Não podemos resolver isoladamente as ameaças da mudança climática induzida pelo homem e da perda de biodiversidade. Ou resolvemos ambas ou não resolveremos nenhuma delas.

 

O relatório do IPBES mostra que os governos e as empresas estão longe de fazer o suficiente. O mundo está a caminho de fracassar no cumprimento das metas do Acordo de Paris, nas metas de biodiversidade de Aichi e em 80% das metas de desenvolvimento sustentável da ONU (segurança alimentar, hídrica e energética), devido à nossa má gestão do mundo natural.

 

No entanto, a boa notícia é que existem muitas políticas e tecnologias que podem limitar o aumento da temperatura global e abordar a conservação e o uso sustentável da biodiversidade. Estas também oferecem nossa última e melhor chance de limitar a mudança climática induzida pelo homem e preservar a maior quantidade possível de biodiversidade. A forma como produzimos e utilizamos energia, e cultivamos, utilizamos os nossos solos, protegemos os ecossistemas costeiros e tratamos as nossas florestas produzirá ou destruirá nosso futuro, mas pode também ajudar-nos a ter uma melhor qualidade de vida.

 

Ainda temos tempo – embora muito limitado – para inverter a situação. Não será fácil. Requer mudanças maciças, desde a remoção de subsídios que levam à destruição da natureza e ao aquecimento da Terra, até a promulgação de leis que incentivem a proteção da natureza; desde a redução do nosso crescente vício da energia dos combustíveis fósseis e consumo de recursos naturais, até repensar a definição do que é uma vida recompensadora.

 

Nosso sistema agrícola atual está com problemas. Se continuarmos a produzir alimentos usando as atuais e insustentáveis práticas agrícolas, minaremos a produção futura de alimentos. Mas já temos alimentos mais do que suficientes para todos. Hoje, 815 milhões de pessoas passam fome em suas camas, 38 milhões a mais do que em 2015. No entanto, se os resíduos alimentares fossem um país, suas emissões ficariam em terceiro lugar no mundo, depois da China e dos EUA, gerando 8% das emissões antrópicas.

 

Precisamos redirecionar os subsídios governamentais para uma agricultura mais sustentável e regenerativa.
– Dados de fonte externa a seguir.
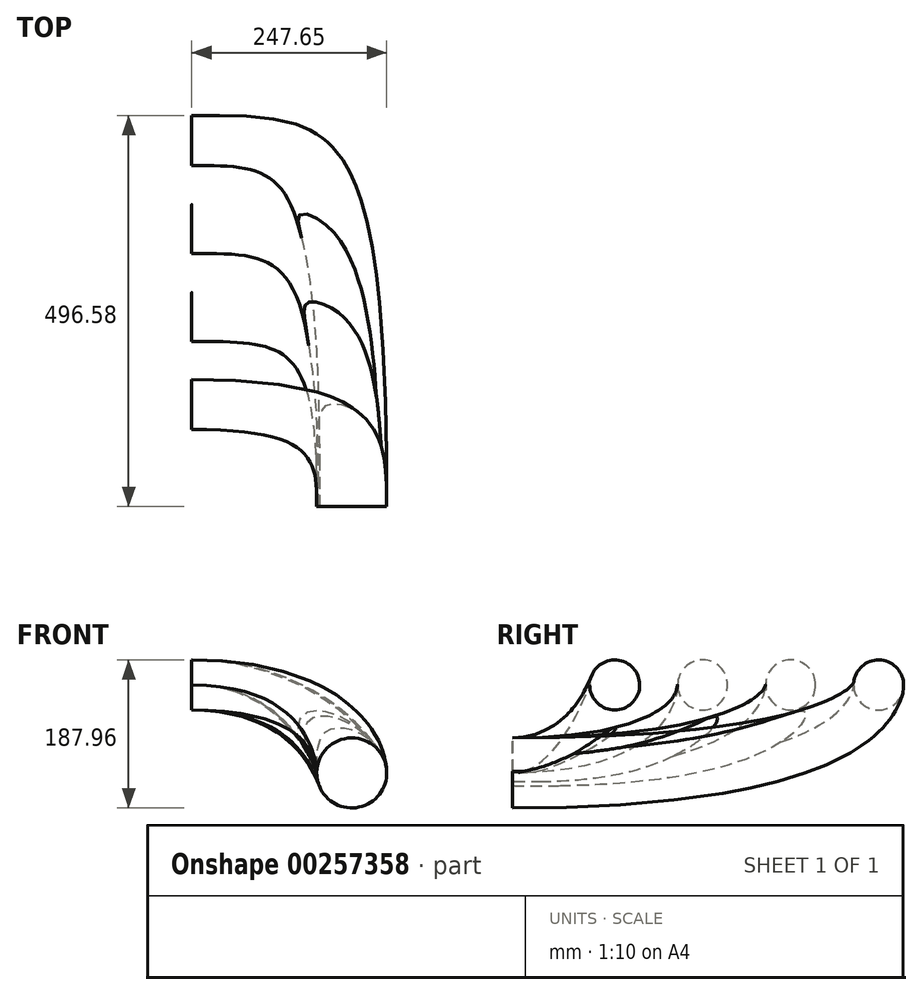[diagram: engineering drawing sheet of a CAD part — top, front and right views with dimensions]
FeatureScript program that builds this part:
annotation { "Feature Type Name" : "Feature", "Feature Type Description" : "" }
export const myFeature = defineFeature(function(context is Context, id is Id, definition is map)
    precondition{}
    {
        {
            var Q0;
            Q0=qCreatedBy(makeId("Right.planeOp"),FACE);
            cPlane(context, id + "F0", {"entities" : qUnion([Q0]), "cplaneType" : CPlaneType.OFFSET, "offset" : 203.2 * mm, "oppositeDirection" : true, "width" : 152.4 * mm, "height" : 152.4 * mm});
        }
        {
            var Q0;
            Q0=qCreatedBy(makeId("Top.planeOp"),FACE);
            cPlane(context, id + "F1", {"entities" : qUnion([Q0]), "cplaneType" : CPlaneType.OFFSET, "offset" : 111.76 * mm, "width" : 152.4 * mm, "height" : 152.4 * mm});
        }
        {
            var Q0;
            Q0=qCreatedBy(makeId("Front.planeOp"),FACE);
            var sketch = newSketch(context, id + "F2", { "sketchPlane" : qUnion([Q0])});
            skCircle(sketch, "E0", {"center": v(0, 0) * mm, "radius": 44.45 * mm});
            skSolve(sketch);
        }
        {
            var Q0;
            Q0=qCreatedBy(id+"F0.planeOp",FACE);
            var sketch = newSketch(context, id + "F3", { "sketchPlane" : qUnion([Q0])});
            skCircle(sketch, "E1", {"center": v(129.54, 111.76) * mm, "radius": 31.75 * mm});
            skCircle(sketch, "E2.1.0.0", {"center": v(241.3, 111.76) * mm, "radius": 31.75 * mm});
            skCircle(sketch, "E2.2.0.0", {"center": v(353.06, 111.76) * mm, "radius": 31.75 * mm});
            skCircle(sketch, "E2.3.0.0", {"center": v(464.82, 111.76) * mm, "radius": 31.75 * mm});
            skLineSegment(sketch, "E2.direction1", {"start": v(129.54, 111.76) * mm, "end": v(241.3, 111.76) * mm, "construction": true});
            skSolve(sketch);
        }
        {
            var Q0;
            Q0=qCreatedBy(id+"F1.planeOp",FACE);
            var sketch = newSketch(context, id + "F4", { "sketchPlane" : qUnion([Q0])});
            skPoint(sketch, "E3.0", {"position": v(-203.2, 129.54) * mm});
            skPoint(sketch, "E4.0", {"position": v(-203.2, 241.3) * mm});
            skPoint(sketch, "E5.0", {"position": v(-203.2, 353.06) * mm});
            skLineSegment(sketch, "E6.0", {"start": v(-203.2, 161.3) * mm, "end": v(-203.2, 97.8) * mm});
            skLineSegment(sketch, "E7.0", {"start": v(-203.2, 273.05) * mm, "end": v(-203.2, 209.55) * mm});
            skLineSegment(sketch, "E8.0", {"start": v(-203.2, 384.81) * mm, "end": v(-203.2, 321.31) * mm});
            skLineSegment(sketch, "E9.0", {"start": v(-203.2, 496.57) * mm, "end": v(-203.2, 433.07) * mm});
            skLineSegment(sketch, "E10", {"start": v(-203.2, 97.8) * mm, "end": v(-177.8, 97.8) * mm});
            skLineSegment(sketch, "E11.0.1.0", {"start": v(-203.2, 209.55) * mm, "end": v(-177.8, 209.55) * mm});
            skLineSegment(sketch, "E11.0.2.0", {"start": v(-203.2, 321.31) * mm, "end": v(-177.8, 321.31) * mm});
            skLineSegment(sketch, "E11.0.3.0", {"start": v(-203.2, 433.07) * mm, "end": v(-177.8, 433.07) * mm});
            skLineSegment(sketch, "E11.direction1", {"start": v(-203.2, 97.8) * mm, "end": v(-177.8, 97.8) * mm, "construction": true});
            skLineSegment(sketch, "E11.direction2", {"start": v(-203.2, 97.8) * mm, "end": v(-203.2, 209.55) * mm, "construction": true});
            skSolve(sketch);
        }
        {
            var Q0;
            Q0=qCreatedBy(makeId("Top.planeOp"),FACE);
            var sketch = newSketch(context, id + "F5", { "sketchPlane" : qUnion([Q0])});
            skLineSegment(sketch, "E12.0", {"start": v(44.45, 0) * mm, "end": v(-44.45, 0) * mm});
            skLineSegment(sketch, "E13", {"start": v(-44.45, 0) * mm, "end": v(-44.45, 25.4) * mm});
            skSolve(sketch);
        }
        {
            var Q0;
            Q0=makeQuery(id+"F2.imprint","IMPRINT",FACE,{"disambiguationData":[TD([[makeQuery(id+"F2.imprint","IMPRINT",EDGE,{"derivedFrom":sQuery(id+"F2.wireOp",EDGE,"E0")}),1.0]])]});
            var Q1;
            Q1=makeQuery(id+"F3.imprint","IMPRINT",FACE,{"disambiguationData":[TD([[makeQuery(id+"F3.imprint","IMPRINT",EDGE,{"derivedFrom":sQuery(id+"F3.wireOp",EDGE,"E1")}),1.0]])]});
            var Q2;
            Q2=sQuery(id+"F4.wireOp",VERTEX,"E6.0.end");
            var Q3;
            Q3=sQuery(id+"F5.wireOp",VERTEX,"E13.start");
            loft(context, id + "F6", {"startCondition" : LoftEndDerivativeType.NORMAL_TO_PROFILE, "startMagnitude" : 1.6, "endCondition" : LoftEndDerivativeType.NORMAL_TO_PROFILE, "endMagnitude" : 2.9, "sheetProfilesArray" : [{ "sheetProfileEntities" : qUnion([Q0]) }, { "sheetProfileEntities" : qUnion([Q1]) }], "matchConnections" : true, "connections" : [{ "connectionEntities" : qUnion([Q2, Q3]), "connectionEdgeQueries" : qUnion([]), "connectionEdgeParameters" : [] }]});
        }
        {
            var Q1;
            Q1=makeQuery(id+"F3.imprint","IMPRINT",FACE,{"disambiguationData":[TD([[makeQuery(id+"F3.imprint","IMPRINT",EDGE,{"derivedFrom":sQuery(id+"F3.wireOp",EDGE,"E2.1.0.0")}),1.0]])]});
            var Q2;
            Q2=makeQuery(id+"F2.imprint","IMPRINT",FACE,{"disambiguationData":[TD([[makeQuery(id+"F2.imprint","IMPRINT",EDGE,{"derivedFrom":sQuery(id+"F2.wireOp",EDGE,"E0")}),1.0]])]});
            var Q3;
            Q3=sQuery(id+"F5.wireOp",VERTEX,"E13.start");
            var Q4;
            Q4=sQuery(id+"F4.wireOp",VERTEX,"E11.0.1.0.start");
            loft(context, id + "F7", {"operationType" : NewBodyOperationType.ADD, "startCondition" : LoftEndDerivativeType.NORMAL_TO_PROFILE, "startMagnitude" : 2.2, "endCondition" : LoftEndDerivativeType.NORMAL_TO_PROFILE, "endMagnitude" : 2.9, "sheetProfilesArray" : [{ "sheetProfileEntities" : qUnion([Q1]) }, { "sheetProfileEntities" : qUnion([Q2]) }], "matchConnections" : true, "connections" : [{ "connectionEntities" : qUnion([Q3, Q4]), "connectionEdgeQueries" : qUnion([]), "connectionEdgeParameters" : [] }]});
        }
        {
            var Q1;
            Q1=makeQuery(id+"F2.imprint","IMPRINT",FACE,{"disambiguationData":[TD([[makeQuery(id+"F2.imprint","IMPRINT",EDGE,{"derivedFrom":sQuery(id+"F2.wireOp",EDGE,"E0")}),1.0]])]});
            var Q2;
            Q2=makeQuery(id+"F3.imprint","IMPRINT",FACE,{"disambiguationData":[TD([[makeQuery(id+"F3.imprint","IMPRINT",EDGE,{"derivedFrom":sQuery(id+"F3.wireOp",EDGE,"E2.2.0.0")}),1.0]])]});
            var Q3;
            Q3=sQuery(id+"F5.wireOp",VERTEX,"E13.start");
            var Q4;
            Q4=sQuery(id+"F4.wireOp",VERTEX,"E11.0.2.0.start");
            loft(context, id + "F8", {"operationType" : NewBodyOperationType.ADD, "startCondition" : LoftEndDerivativeType.NORMAL_TO_PROFILE, "startMagnitude" : 3, "endCondition" : LoftEndDerivativeType.NORMAL_TO_PROFILE, "endMagnitude" : 2, "sheetProfilesArray" : [{ "sheetProfileEntities" : qUnion([Q1]) }, { "sheetProfileEntities" : qUnion([Q2]) }], "matchConnections" : true, "connections" : [{ "connectionEntities" : qUnion([Q3, Q4]), "connectionEdgeQueries" : qUnion([]), "connectionEdgeParameters" : [] }]});
        }
        {
            var Q1;
            Q1=makeQuery(id+"F2.imprint","IMPRINT",FACE,{"disambiguationData":[TD([[makeQuery(id+"F2.imprint","IMPRINT",EDGE,{"derivedFrom":sQuery(id+"F2.wireOp",EDGE,"E0")}),1.0]])]});
            var Q2;
            Q2=makeQuery(id+"F3.imprint","IMPRINT",FACE,{"disambiguationData":[TD([[makeQuery(id+"F3.imprint","IMPRINT",EDGE,{"derivedFrom":sQuery(id+"F3.wireOp",EDGE,"E2.3.0.0")}),1.0]])]});
            var Q3;
            Q3=sQuery(id+"F5.wireOp",VERTEX,"E13.start");
            var Q4;
            Q4=sQuery(id+"F4.wireOp",VERTEX,"E9.0.end");
            loft(context, id + "F9", {"operationType" : NewBodyOperationType.ADD, "startCondition" : LoftEndDerivativeType.NORMAL_TO_PROFILE, "startMagnitude" : 3, "endCondition" : LoftEndDerivativeType.NORMAL_TO_PROFILE, "endMagnitude" : 2, "sheetProfilesArray" : [{ "sheetProfileEntities" : qUnion([Q1]) }, { "sheetProfileEntities" : qUnion([Q2]) }], "matchConnections" : true, "connections" : [{ "connectionEntities" : qUnion([Q3, Q4]), "connectionEdgeQueries" : qUnion([]), "connectionEdgeParameters" : [] }]});
        }
    });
Isso não só contribuirá para absorver o carbono e reduzir as emissões de outros gases de efeito estufa, mas também pode interromper uma trajetória assustadora na qual as terras agrícolas estão sobrecarregadas a pinto de, eventualmente, impedirem o cultivo.

 

Não podemos, pura e simplesmente, suportar os custos da inação. Uma mudança que tenha a magnitude necessária implicará uma vida diferente para todos, mas os custos de não fazer nada serão muito mais elevados.

 

O mundo necessita que os formuladores de políticas lutem contra as ameaças gêmeas da mudança climática e da perda de biodiversidade, é essencial que eles entendam as ligações entre os dois para que suas decisões e ações abordem ambos.

 

O mundo precisa reconhecer que a perda de biodiversidade e a mudança climática induzida pelo humanidade não são apenas questões ambientais, mas também questões de desenvolvimento, econômicas, sociais, de segurança, equidade e morais. O futuro da humanidade depende da ação imediata. Se não agirmos, os nossos filhos e todas as gerações futuras nunca nos perdoarão.

 


* Sir Robert Watson é presidente da Plataforma Intergovernamental de Política Científica sobre Biodiversidade e Serviços Ecossistêmicos (IPBES) e ex-presidente do Painel Intergovernamental sobre Mudanças Climáticas (IPCC).